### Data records
╔══
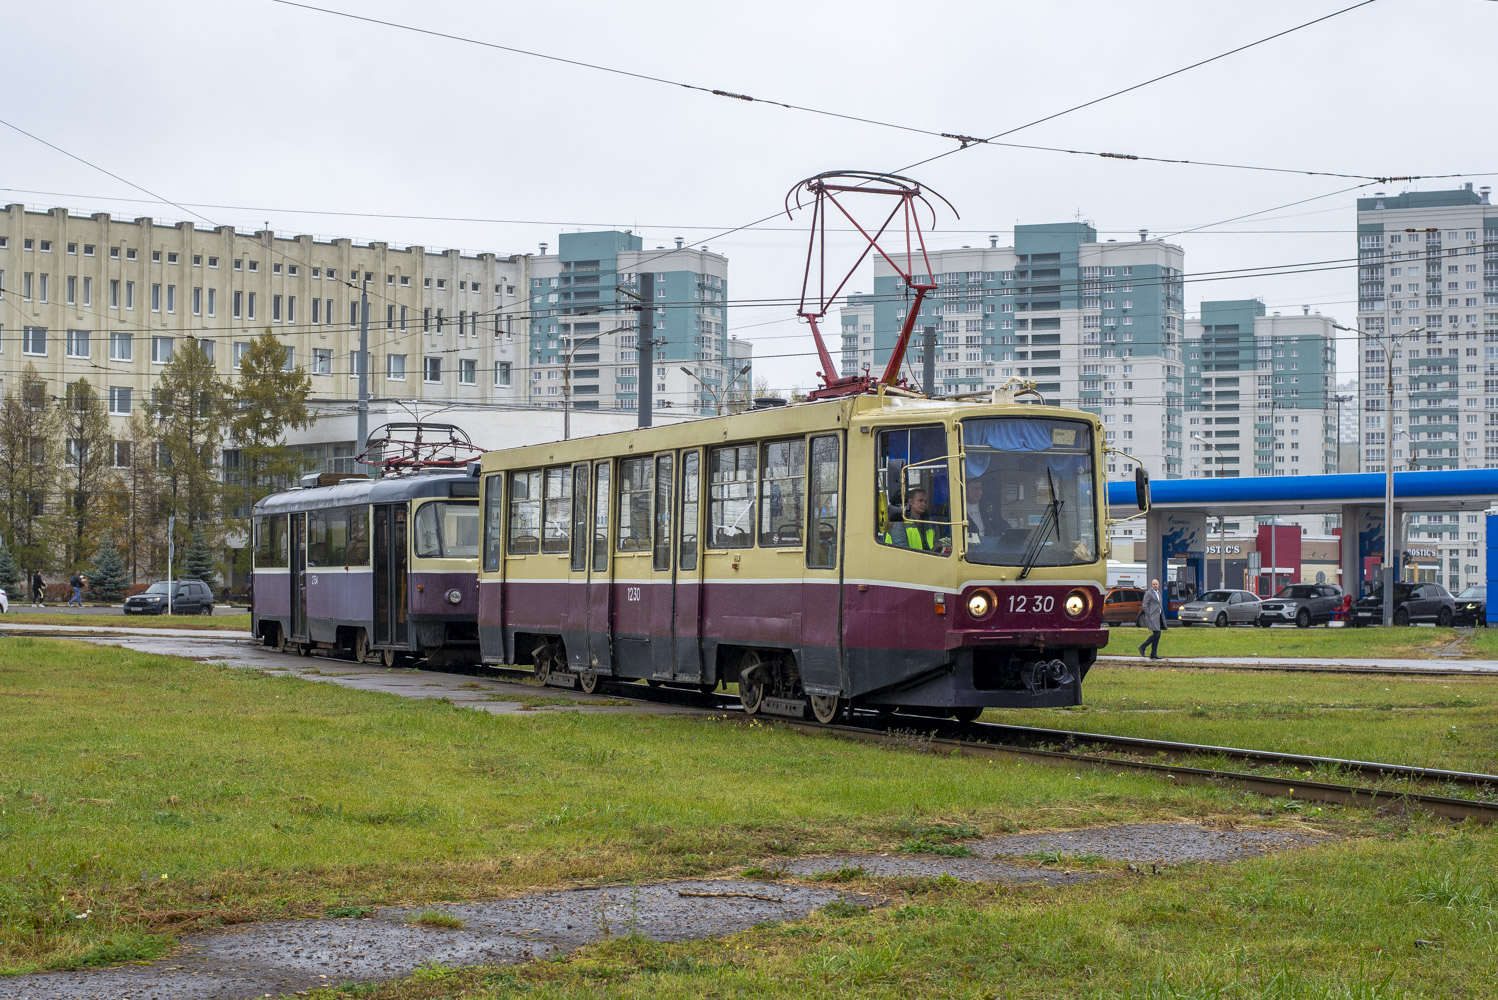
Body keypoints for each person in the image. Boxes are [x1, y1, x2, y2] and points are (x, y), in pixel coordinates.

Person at [1138, 578, 1167, 660]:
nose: (1155, 585)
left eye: (1156, 584)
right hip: (1152, 617)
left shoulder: (1158, 593)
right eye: (1153, 584)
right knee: (1157, 634)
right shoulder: (1148, 593)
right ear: (1151, 585)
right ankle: (1142, 647)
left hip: (1159, 616)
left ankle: (1153, 654)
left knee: (1157, 635)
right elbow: (1145, 605)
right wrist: (1149, 614)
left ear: (1158, 585)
╚══
### Problem requirements
Set down each line from the line containing "nose: (1155, 585)" through the final line of the data, exactly and with nothing added.

### Your response
nose: (1155, 585)
left eye: (1156, 584)
right hip: (1152, 617)
left shoulder: (1158, 593)
right eye: (1153, 584)
right knee: (1157, 634)
right shoulder: (1148, 593)
right ear: (1151, 585)
right ankle: (1142, 647)
left hip: (1159, 616)
left ankle: (1153, 654)
left knee: (1157, 635)
right elbow: (1145, 605)
right wrist: (1149, 614)
left ear: (1158, 585)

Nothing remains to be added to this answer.